Hamburg is a town in Vernon County, Wisconsin, United States. The population was 848 at the 2000 census.

==Geography==
According to the United States Census Bureau, the town has a total area of 35.8 square miles (92.8 km^{2}), of which 35.8 square miles (92.7 km^{2}) is land and 0.03% is water.

==Demographics==
As of the census of 2000, there were 848 people, 311 households, and 241 families residing in the town. The population density was 23.7 people per square mile (9.1/km^{2}). There were 325 housing units at an average density of 9.1 per square mile (3.5/km^{2}). The racial makeup of the town was 99.88% White, and 0.12% from two or more races. Hispanic or Latino of any race were 0.35% of the population.

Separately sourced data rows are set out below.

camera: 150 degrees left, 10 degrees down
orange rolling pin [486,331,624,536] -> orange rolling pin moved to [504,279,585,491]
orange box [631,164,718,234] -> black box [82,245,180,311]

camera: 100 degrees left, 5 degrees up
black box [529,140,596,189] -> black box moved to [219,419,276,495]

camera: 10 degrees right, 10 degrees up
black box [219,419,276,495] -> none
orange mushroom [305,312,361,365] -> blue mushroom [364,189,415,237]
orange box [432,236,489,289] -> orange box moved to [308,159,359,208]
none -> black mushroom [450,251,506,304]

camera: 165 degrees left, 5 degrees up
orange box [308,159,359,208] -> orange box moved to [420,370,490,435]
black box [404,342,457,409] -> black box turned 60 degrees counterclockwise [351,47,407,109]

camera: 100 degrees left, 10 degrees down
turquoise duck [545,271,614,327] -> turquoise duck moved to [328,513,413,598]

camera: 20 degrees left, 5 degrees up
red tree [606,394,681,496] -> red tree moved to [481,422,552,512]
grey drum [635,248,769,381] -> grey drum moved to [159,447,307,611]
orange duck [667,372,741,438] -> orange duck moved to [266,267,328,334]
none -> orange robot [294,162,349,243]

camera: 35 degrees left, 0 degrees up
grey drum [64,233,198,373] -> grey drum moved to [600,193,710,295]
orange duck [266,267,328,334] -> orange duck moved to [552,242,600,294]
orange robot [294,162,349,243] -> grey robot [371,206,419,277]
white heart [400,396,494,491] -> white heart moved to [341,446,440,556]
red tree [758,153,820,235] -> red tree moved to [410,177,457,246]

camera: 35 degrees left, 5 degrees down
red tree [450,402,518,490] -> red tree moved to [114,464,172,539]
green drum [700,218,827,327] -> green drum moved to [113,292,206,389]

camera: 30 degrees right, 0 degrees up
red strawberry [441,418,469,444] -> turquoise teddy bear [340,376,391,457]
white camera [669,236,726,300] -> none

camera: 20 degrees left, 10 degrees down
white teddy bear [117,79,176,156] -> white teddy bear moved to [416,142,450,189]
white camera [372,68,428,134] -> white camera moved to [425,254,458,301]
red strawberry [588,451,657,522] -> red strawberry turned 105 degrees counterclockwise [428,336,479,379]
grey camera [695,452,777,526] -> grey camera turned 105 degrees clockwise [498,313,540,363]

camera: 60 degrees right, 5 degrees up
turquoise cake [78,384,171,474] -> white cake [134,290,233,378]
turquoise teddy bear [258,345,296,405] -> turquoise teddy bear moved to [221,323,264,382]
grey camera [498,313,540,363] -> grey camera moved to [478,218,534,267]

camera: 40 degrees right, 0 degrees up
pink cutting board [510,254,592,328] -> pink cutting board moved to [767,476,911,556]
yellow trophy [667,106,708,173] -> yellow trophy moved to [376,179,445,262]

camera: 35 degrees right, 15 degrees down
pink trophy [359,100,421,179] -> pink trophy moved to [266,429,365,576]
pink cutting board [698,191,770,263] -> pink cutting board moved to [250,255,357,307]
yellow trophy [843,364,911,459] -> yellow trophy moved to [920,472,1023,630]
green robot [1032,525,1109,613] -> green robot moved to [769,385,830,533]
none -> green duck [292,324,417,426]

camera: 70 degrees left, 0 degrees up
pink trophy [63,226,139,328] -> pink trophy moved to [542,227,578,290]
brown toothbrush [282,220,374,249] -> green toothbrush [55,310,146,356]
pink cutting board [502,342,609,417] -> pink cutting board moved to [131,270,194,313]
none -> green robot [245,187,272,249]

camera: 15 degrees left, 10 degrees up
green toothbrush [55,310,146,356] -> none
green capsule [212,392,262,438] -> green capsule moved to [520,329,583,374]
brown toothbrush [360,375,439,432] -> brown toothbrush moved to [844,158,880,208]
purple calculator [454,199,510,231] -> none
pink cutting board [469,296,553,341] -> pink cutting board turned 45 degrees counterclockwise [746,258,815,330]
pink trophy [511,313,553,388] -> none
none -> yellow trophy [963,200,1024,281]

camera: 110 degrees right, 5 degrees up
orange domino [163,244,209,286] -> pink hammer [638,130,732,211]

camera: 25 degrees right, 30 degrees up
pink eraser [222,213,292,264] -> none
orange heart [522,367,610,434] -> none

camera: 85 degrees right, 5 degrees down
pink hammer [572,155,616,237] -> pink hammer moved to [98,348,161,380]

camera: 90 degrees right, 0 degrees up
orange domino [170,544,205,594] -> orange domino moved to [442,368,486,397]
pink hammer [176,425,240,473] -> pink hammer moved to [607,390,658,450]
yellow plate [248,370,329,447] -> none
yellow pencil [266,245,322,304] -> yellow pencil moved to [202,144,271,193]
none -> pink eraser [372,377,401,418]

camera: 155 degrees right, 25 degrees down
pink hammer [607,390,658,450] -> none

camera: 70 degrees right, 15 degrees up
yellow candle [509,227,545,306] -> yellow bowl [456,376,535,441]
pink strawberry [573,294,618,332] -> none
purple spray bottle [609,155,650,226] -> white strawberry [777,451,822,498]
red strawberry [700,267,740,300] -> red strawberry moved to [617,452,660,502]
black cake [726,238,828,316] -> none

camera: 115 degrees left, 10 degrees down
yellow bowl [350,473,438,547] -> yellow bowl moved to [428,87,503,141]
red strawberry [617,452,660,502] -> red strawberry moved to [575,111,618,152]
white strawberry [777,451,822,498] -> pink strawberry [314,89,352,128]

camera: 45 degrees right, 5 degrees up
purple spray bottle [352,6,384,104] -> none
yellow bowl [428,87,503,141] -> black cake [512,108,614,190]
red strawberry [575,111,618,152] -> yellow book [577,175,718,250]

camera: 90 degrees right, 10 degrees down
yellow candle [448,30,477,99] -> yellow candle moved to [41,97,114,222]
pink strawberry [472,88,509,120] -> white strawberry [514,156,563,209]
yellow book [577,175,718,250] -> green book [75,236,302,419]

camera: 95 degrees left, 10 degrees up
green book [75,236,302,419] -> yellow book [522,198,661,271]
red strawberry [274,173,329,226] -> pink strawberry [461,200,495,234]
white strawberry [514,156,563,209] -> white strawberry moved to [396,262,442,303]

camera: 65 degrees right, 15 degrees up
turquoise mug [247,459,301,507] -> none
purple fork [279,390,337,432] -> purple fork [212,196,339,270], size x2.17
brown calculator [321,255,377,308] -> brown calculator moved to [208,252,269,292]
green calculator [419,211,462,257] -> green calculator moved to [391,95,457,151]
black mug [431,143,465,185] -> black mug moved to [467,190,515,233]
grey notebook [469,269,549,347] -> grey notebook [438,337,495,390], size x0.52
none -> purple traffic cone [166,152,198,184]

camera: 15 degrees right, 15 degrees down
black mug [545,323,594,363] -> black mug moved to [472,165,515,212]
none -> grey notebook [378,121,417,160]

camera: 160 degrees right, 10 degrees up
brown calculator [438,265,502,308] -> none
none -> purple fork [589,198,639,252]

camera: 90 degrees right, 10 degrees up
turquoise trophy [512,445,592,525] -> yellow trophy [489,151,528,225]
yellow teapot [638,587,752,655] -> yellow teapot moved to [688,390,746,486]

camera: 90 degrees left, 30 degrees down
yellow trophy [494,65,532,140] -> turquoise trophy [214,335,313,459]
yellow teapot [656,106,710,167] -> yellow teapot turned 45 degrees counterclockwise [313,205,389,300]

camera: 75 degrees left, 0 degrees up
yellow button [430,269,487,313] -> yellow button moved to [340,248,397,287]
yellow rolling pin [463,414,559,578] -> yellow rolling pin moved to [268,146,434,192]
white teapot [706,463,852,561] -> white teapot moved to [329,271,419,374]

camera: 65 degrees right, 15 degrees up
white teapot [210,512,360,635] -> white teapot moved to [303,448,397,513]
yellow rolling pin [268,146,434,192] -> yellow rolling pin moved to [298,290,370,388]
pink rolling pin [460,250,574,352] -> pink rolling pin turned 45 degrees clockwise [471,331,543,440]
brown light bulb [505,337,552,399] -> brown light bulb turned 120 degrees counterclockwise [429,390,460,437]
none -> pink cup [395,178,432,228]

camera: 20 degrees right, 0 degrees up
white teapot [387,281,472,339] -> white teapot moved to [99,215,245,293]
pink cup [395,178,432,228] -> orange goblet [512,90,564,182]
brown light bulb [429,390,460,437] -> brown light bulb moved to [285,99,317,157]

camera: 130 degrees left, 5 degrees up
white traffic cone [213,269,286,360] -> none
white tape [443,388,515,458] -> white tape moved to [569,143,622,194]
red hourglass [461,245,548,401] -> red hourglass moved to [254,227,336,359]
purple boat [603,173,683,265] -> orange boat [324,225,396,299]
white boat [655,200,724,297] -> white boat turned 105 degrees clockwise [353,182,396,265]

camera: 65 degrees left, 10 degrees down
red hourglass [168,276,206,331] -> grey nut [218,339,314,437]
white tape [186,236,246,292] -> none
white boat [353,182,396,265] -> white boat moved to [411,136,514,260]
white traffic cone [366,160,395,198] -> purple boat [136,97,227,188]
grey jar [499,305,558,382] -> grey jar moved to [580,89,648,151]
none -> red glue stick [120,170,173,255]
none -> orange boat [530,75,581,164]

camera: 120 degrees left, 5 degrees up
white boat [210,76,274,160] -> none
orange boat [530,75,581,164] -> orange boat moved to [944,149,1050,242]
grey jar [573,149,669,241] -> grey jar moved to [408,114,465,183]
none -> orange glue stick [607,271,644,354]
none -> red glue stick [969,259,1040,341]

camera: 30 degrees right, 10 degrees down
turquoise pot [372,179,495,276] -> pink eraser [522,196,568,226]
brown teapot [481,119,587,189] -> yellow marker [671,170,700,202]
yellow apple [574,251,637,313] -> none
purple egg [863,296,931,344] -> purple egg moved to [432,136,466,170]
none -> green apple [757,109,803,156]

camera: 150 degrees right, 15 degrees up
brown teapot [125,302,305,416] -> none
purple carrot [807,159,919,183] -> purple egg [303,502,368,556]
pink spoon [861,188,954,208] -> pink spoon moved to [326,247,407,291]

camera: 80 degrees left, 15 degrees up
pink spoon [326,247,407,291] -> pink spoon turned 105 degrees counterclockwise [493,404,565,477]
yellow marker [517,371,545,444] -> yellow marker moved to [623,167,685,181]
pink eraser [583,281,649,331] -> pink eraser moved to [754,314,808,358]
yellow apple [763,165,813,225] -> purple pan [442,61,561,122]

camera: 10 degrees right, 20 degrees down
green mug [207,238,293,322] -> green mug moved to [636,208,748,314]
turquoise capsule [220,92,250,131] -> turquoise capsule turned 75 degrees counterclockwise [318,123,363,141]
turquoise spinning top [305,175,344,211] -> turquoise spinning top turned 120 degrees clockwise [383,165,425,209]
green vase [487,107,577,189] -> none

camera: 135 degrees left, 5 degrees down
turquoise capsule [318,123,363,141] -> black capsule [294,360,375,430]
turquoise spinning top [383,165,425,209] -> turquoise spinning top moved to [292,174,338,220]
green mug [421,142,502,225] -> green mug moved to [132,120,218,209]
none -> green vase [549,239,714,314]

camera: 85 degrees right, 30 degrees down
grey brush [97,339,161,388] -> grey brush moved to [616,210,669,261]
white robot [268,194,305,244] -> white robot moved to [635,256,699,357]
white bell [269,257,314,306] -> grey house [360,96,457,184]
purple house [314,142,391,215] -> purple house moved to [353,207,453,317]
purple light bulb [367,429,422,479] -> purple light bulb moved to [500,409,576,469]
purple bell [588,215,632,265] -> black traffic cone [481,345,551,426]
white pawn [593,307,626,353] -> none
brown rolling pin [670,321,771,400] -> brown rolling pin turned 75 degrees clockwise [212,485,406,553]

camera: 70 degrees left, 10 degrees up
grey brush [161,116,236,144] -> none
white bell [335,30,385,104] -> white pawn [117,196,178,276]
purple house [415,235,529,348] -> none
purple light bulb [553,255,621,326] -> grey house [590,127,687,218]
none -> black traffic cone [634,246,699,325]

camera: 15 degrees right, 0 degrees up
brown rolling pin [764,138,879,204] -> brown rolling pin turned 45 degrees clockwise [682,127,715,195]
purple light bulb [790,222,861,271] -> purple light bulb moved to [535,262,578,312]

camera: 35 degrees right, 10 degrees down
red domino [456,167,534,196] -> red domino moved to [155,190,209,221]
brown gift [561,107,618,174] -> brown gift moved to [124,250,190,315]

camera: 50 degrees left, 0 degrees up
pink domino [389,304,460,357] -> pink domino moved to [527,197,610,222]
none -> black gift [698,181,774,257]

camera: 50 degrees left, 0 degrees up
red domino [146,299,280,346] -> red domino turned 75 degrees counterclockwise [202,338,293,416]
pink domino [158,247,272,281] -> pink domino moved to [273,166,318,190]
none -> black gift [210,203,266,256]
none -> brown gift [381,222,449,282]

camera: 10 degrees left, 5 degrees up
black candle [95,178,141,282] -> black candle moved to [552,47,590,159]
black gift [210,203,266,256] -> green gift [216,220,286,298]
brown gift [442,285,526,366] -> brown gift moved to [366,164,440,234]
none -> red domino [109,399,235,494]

There were 311 households, out of which 34.1% had children under the age of 18 living with them, 69.5% were married couples living together, 5.1% had a female householder with no husband present, and 22.2% were non-families. 18.3% of all households were made up of individuals, and 7.1% had someone living alone who was 65 years of age or older. The average household size was 2.73 and the average family size was 3.10.

In the town, the population was spread out, with 27.7% under the age of 18, 5.7% from 18 to 24, 29.2% from 25 to 44, 25.2% from 45 to 64, and 12.1% who were 65 years of age or older. The median age was 38 years. For every 100 females, there were 112.0 males. For every 100 females age 18 and over, there were 115.1 males.

The median income for a household in the town was $49,013, and the median income for a family was $53,158. Males had a median income of $33,906 versus $22,500 for females. The per capita income for the town was $19,169. None of the families and 1.2% of the population were living below the poverty line, including no under eighteens and 2.0% of those over 64.